(Provided entries)

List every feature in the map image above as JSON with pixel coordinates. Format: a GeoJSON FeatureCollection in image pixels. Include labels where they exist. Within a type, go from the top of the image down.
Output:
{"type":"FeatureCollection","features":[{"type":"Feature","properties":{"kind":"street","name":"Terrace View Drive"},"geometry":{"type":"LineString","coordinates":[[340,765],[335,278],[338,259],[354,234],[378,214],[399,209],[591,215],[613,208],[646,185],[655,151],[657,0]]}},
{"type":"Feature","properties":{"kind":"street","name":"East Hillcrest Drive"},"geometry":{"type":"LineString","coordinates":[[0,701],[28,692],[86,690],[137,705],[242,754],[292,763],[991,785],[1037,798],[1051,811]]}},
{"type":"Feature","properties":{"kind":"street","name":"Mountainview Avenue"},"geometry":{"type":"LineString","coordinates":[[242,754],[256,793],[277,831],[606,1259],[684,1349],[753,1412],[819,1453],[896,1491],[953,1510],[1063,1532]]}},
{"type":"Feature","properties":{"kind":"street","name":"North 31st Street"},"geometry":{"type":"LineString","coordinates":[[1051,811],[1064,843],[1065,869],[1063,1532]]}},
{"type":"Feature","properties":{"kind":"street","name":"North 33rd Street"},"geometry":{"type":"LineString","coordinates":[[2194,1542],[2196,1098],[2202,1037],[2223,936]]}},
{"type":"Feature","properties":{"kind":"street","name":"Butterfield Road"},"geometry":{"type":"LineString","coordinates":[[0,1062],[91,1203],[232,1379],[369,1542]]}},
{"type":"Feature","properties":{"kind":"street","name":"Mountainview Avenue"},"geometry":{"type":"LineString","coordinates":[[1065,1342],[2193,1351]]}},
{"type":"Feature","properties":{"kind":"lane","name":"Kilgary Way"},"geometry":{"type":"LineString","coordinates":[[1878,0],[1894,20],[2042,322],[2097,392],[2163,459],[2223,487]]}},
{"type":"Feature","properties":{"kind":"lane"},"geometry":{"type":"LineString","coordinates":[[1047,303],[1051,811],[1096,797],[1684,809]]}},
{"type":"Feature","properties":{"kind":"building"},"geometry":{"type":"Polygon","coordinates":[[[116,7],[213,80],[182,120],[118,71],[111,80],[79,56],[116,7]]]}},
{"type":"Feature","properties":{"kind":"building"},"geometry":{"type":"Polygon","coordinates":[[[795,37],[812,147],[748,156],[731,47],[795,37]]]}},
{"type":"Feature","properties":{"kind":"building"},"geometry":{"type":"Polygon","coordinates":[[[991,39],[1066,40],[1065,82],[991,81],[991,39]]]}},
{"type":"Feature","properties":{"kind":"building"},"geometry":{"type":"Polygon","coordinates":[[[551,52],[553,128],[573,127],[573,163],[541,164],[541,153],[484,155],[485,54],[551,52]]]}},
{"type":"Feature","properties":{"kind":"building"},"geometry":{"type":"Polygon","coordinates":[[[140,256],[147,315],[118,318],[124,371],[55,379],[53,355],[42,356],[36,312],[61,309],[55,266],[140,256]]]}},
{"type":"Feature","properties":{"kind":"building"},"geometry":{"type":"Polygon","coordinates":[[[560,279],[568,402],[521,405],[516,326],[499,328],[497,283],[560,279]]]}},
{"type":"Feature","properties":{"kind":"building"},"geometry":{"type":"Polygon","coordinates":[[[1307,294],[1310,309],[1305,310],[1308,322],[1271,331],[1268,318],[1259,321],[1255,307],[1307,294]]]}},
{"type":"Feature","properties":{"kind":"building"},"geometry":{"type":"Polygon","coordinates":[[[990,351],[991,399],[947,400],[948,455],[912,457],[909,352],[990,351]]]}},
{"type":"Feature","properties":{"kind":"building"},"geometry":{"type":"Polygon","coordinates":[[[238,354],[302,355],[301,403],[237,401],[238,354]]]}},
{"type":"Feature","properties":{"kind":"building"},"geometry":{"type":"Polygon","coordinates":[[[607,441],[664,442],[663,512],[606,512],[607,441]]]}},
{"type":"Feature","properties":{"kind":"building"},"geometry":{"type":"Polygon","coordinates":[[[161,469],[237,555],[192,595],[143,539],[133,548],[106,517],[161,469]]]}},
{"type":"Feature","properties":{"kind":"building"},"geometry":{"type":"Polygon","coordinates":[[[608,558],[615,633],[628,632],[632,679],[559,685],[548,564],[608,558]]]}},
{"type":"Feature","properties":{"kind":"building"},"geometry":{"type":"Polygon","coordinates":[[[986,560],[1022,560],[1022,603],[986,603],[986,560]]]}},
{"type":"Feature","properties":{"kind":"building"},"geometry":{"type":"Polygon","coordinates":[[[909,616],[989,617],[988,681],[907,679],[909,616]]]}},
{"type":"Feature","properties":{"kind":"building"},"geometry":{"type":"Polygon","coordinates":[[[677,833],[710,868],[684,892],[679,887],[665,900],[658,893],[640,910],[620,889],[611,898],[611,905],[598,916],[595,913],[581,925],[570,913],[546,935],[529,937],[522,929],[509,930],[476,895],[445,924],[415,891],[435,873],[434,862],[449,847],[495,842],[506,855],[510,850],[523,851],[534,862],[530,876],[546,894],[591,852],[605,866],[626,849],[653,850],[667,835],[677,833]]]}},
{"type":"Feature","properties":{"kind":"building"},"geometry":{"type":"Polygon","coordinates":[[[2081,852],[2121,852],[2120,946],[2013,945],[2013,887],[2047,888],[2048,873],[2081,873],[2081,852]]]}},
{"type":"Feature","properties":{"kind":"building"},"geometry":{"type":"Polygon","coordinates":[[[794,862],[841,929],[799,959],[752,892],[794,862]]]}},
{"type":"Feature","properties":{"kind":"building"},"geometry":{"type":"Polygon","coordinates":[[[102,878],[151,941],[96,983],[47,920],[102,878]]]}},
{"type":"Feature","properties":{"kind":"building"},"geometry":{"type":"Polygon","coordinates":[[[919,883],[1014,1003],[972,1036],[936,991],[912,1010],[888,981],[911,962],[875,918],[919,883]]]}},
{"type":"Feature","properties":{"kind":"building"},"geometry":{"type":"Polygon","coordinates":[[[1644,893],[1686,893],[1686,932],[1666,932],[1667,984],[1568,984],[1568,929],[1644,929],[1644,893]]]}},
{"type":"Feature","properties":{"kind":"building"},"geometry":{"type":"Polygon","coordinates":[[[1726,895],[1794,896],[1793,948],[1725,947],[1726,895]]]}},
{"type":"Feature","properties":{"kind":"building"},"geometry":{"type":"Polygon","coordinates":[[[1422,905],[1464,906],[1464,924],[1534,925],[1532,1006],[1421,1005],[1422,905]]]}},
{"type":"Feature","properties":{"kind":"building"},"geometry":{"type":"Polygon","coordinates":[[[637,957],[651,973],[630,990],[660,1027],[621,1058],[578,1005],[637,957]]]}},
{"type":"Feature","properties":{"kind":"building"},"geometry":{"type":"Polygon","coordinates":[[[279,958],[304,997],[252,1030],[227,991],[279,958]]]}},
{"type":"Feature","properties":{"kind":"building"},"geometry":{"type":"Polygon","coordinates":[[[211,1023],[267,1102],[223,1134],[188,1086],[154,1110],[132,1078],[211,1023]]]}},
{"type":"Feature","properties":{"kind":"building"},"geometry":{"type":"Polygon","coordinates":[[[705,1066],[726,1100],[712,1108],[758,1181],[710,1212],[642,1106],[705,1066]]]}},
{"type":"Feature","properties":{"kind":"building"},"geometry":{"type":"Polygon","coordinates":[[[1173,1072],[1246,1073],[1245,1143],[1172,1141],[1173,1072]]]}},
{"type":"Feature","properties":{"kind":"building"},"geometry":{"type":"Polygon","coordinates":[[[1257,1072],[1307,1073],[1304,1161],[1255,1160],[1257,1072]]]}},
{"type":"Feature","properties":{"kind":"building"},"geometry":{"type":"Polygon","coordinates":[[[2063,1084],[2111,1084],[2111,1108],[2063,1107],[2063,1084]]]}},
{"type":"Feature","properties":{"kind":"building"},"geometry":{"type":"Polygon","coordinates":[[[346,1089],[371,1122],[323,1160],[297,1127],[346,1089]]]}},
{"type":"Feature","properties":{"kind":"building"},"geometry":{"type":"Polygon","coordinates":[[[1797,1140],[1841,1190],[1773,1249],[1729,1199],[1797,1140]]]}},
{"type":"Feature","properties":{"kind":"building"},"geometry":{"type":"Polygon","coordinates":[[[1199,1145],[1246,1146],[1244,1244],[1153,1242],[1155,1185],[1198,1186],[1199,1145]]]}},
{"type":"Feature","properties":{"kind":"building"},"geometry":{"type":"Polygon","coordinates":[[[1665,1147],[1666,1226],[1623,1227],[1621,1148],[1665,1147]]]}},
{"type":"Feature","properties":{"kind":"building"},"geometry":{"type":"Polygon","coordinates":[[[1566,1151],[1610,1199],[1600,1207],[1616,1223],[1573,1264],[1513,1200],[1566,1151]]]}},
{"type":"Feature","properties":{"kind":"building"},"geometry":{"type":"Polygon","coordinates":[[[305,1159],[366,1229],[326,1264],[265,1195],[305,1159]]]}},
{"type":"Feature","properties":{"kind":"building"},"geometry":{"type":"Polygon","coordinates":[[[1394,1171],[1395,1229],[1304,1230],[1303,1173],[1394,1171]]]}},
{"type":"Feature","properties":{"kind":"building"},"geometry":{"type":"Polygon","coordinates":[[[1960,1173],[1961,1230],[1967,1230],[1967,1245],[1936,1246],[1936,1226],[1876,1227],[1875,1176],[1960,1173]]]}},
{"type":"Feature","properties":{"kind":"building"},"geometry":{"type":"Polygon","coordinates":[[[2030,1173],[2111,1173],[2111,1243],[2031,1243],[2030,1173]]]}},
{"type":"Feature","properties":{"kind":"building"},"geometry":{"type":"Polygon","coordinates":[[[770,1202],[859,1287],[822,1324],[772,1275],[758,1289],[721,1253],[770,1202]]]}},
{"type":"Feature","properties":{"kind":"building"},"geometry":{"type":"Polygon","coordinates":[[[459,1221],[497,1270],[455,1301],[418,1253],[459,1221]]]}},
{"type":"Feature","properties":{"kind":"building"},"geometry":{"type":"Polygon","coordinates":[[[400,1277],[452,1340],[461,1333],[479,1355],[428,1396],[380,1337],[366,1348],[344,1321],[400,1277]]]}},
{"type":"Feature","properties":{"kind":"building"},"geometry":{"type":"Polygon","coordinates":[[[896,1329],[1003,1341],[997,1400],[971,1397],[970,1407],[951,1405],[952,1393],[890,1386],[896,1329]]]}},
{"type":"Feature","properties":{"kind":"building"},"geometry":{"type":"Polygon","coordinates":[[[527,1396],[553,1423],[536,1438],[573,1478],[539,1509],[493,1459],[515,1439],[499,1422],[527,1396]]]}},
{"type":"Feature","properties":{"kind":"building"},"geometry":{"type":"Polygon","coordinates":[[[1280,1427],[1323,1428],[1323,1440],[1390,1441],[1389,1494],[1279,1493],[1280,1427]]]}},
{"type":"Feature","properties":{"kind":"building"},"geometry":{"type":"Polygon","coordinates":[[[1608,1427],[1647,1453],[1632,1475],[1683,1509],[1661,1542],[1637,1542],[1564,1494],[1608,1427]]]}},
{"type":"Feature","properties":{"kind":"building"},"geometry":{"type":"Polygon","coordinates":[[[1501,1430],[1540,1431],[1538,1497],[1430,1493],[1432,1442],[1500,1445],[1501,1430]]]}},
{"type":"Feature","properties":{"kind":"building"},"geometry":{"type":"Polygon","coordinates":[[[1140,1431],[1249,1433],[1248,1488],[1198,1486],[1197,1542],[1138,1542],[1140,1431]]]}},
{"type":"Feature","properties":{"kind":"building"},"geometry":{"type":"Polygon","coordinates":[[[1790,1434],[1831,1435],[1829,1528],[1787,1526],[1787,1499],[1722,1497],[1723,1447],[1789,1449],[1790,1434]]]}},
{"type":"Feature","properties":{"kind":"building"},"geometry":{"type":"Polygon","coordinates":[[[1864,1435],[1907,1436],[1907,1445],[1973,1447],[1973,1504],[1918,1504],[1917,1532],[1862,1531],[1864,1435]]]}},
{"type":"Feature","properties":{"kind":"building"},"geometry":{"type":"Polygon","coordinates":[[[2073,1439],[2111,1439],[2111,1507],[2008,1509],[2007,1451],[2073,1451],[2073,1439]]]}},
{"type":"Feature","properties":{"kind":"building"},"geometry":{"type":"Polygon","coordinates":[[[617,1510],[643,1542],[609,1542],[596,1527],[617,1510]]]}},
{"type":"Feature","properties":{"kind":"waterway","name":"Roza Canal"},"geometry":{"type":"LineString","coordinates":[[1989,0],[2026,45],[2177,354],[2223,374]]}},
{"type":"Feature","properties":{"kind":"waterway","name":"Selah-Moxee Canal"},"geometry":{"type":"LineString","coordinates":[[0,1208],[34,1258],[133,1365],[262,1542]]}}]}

(End Provided entries)

#### Task
Work out how many lines of the data hold the string "Avenue". State only that number.

#### Task result
2